__Documento__
::::::::
IPCC Report – guida planetaria contro il collasso della civiltà umana

L’ultimo rapporto dell’IPCC (Intergovernmental Panel on Climate Change) organismo delle Nazioni Unite ci fornisce un quadro che a leggerlo nella filigrana preannuncia il collasso della civiltà umana. Contiene però una buona notizia: evitarlo è possibile e sempre più conveniente.

Inquinamento industriale
La responsabilità umana è inconfutabile

Nel rapporto, come premessa, viene riconosciuta l’interdipendenza tra clima, ecosistemi, biodiversità e società umane, l’importanza di diverse forme di consapevolezza e la stretta connessione tra adattamento al cambiamento climatico, mitigazione, salute degli ecosistemi, benessere umano e sviluppo sostenibile. Lo spettro delle previsioni raggiunge l’anno 2100. Dal 1850 fino ai nostri giorni, conferma il rapporto, emissioni di gas serra e riscaldamento globale sono andati di pari passo. I grafici forniti confermano che l’innalzamento dei livelli di CO2, metano e di diossido d’azoto (quest’ultimo un prodotto della combustione dei fossili) sono speculari all’innalzamento della temperatura globale. Le attività solare e vulcanica hanno influito, in questo spettro temporale, per meno di un decimo. La buona notizia è che alcune altre tecnologie e buone pratiche, come la capacità di riflettere i raggi del sole di certe colture e il ripristino della fascia d’ozono grazie al divieto sui CFC, hanno parzialmente compensato l’azione del sole e dei vulcani. Ma l’effetto dei gas serra, fa notare lo studio, è il prodotto di un lento accumulo che parte dal 1750, dall’inizio dell’era industriale.

Effetti indesiderati e irreversibili più forti per chi ha contribuito meno al dissesto climatico

In tutte le COP gli attivisti africani si sono distinti per i loro ‘powerful speach’, presentazioni potenti, che ti attanagliano il cuore. Avevano soprattutto ragione. Secondo il rapporto il riscaldamento globale è strettamente legato allo stile di vita di poche popolazioni. L’Europa e il Nord America, che ospitano poco meno di un decimo della popolazione umana e decisamente la più ricca, sono responsabili del 41% delle emissioni storiche. Se aggiungiamo il Sud America, continente nella sfera occidentale, arriviamo al 53%. La faccenda cambia con le emissioni pro capita al 2018. Nord America, Giappone, Australia e Nuova Zelanda mantengono il record negativo. L’Europa Occidentale arriva molto dopo, dopo il Medio e l’Estremo Oriente e l’Europa Orientale. Sudest Asiatico e Africa continuano ad emettere meno gas serra pro capita ma subiscono le peggiori conseguenze del riscaldamento globale. Si parla di perdite totali di sorgenti d’acqua dolce, di intere criosfere, di ecosistemi marini. L’impatto del cambiamento climatico, più grande di quello previsto, costringe metà delle specie globali ad uno spostamento verso i poli lasciando un habitat già impoverito sempre più privo di risorse. L’adattamento al cambiamento sembra (che sorpresa) più difficile presso le popolazioni dal reddito più basso. Cadranno sulle loro spalle le conseguenze più pesanti. Inoltre, i cambiamenti idrogeologici sembrano ormai irreversibili. Il quadro è chiaro: le conseguenze del dissesto sono già un problema di sicurezza alimentare globale.
::::::::
Voci di dati memorizzati:
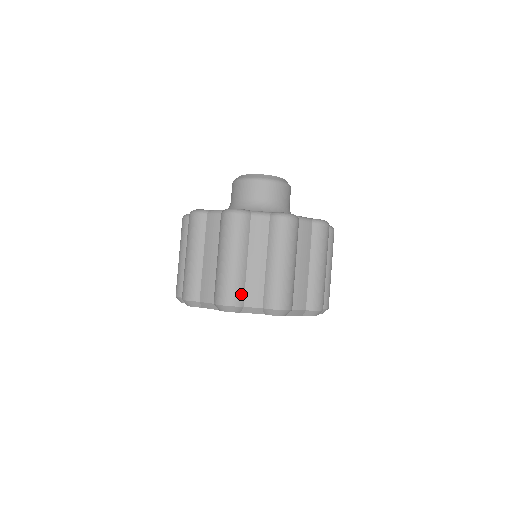
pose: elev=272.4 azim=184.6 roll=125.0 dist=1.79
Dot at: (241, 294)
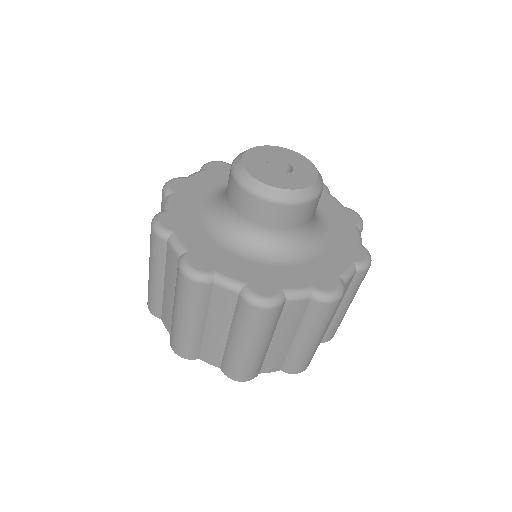
Dot at: occluded
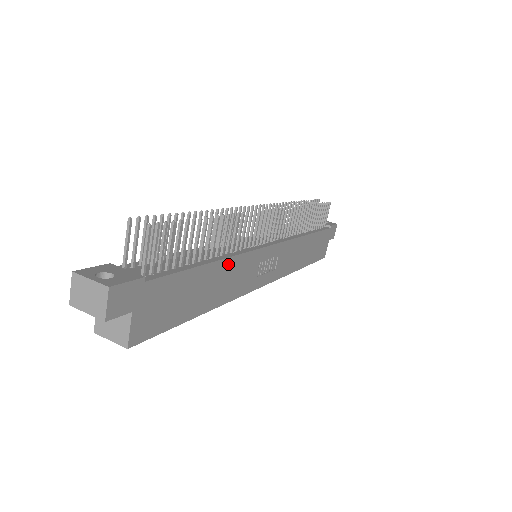
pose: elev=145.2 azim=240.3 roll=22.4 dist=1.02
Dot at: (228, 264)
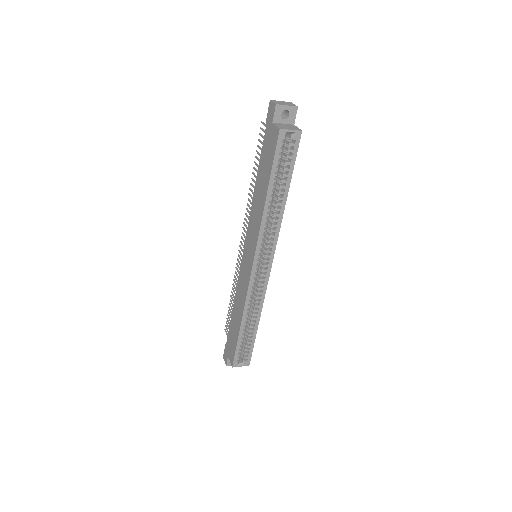
Dot at: occluded
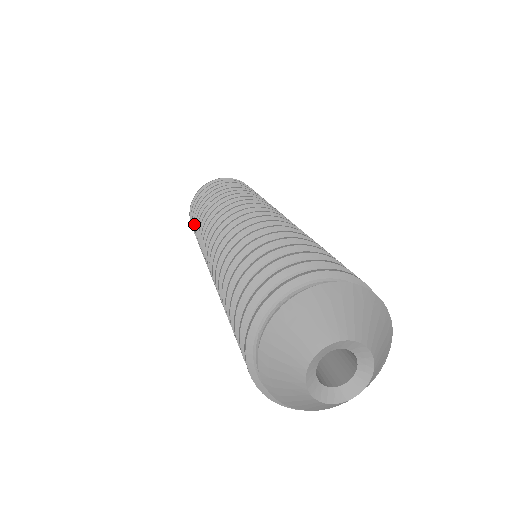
::::::::
__Cosa farai__
a – Seleziona e copia ogni riga delle voci in cui compare la stringa "elev", rispettando maiuscole e minuscole.
b – Per favore, prolunga l'articolo sul rapporto dell'IPCC, riprendendo subito dopo la sua ultima frase.

__Risposte fornite__
a –
pose: elev=272.4 azim=184.6 roll=125.0 dist=1.79
pose: elev=145.2 azim=240.3 roll=22.4 dist=1.02

b –
La salute dell’essere umano è compromessa ad ogni latitudine

Uno degli aspetti più interessanti del rapporto riguarda il verde urbano. Si sa, gli alberi funzionano da ‘condizionatori’ naturali. Non è solo una questione di ombra ma anche di circolazione dell’aria, di umidità, di energia assorbita e trasformata chimicamente. Poco è stato fatto a livello globale per ‘riforestare’ asfalto e cemento. L’innalzamento delle temperature ha favorito la diffusione di alcune malattie tipiche dei climi caldi attraverso l’acqua e il cibo anche in zone dove prima erano sconosciute. A seguito delle ondate di calore è stato registrato un aumento di problemi mentali e mortalità. Le ondate di calore, sappiamo bene anche questo, colpiscono duramente soprattutto nelle aree urbane densamente popolate a prescindere dalla loro latitudine. Secondo lo studio i vari paesi si sono limitati a perseguire obiettivi a breve termine e molti non hanno rispettato le scadenze. Nella lotta all’aumento delle temperature i progetti implementati dagli stati membri dal 2020 in poi prefigurano un fallimento. Allo stato attuale il contenimento entro il limite prefissato di 1,5 C° sembra ormai una chimera. È davvero tutto perduto?

Le buone notizie

La migliore di tutte è sicuramente l’abbattimento dei costi degli investimenti, e quindi dei prezzi di erogazione, per le rinnovabili che oggi globalmente sono più convenienti. A livello mondiale il prezzo del fotovoltaico è diminuito dell’85% dal 2010 ed ora si colloca nel punto più basso della fascia entro la quale oscilla il prezzo delle energie prodotte dai fossili. L’eolico, partito in vantaggio con costi minori dall’inizio, con un calo del 55% ha sfondato la soglia minima diventando decisamente più conveniente dei fossili e il più conveniente delle alternative. In bilico resta l’eolico off-shore, quello prodotto dai parchi in mezzo al mare, la cui posa ha richiesto investimenti sostanziosi. Staremo a vedere. Nonostante la ricerca, lo sviluppo e la loro implementazione siano state estremamente lente queste fonti di energia sono sempre più competitive. In un mondo che ragiona in soldoni sarebbe un’ottima notizia. L’altra buona notizia è che gli investimenti per il contrasto al riscaldamento globale sono aumentati. Il rapporto IPCC conferma che non sono soldi buttati. I finanziamenti erogati tra il 2010 e il 2019 hanno avuto i loro effetti.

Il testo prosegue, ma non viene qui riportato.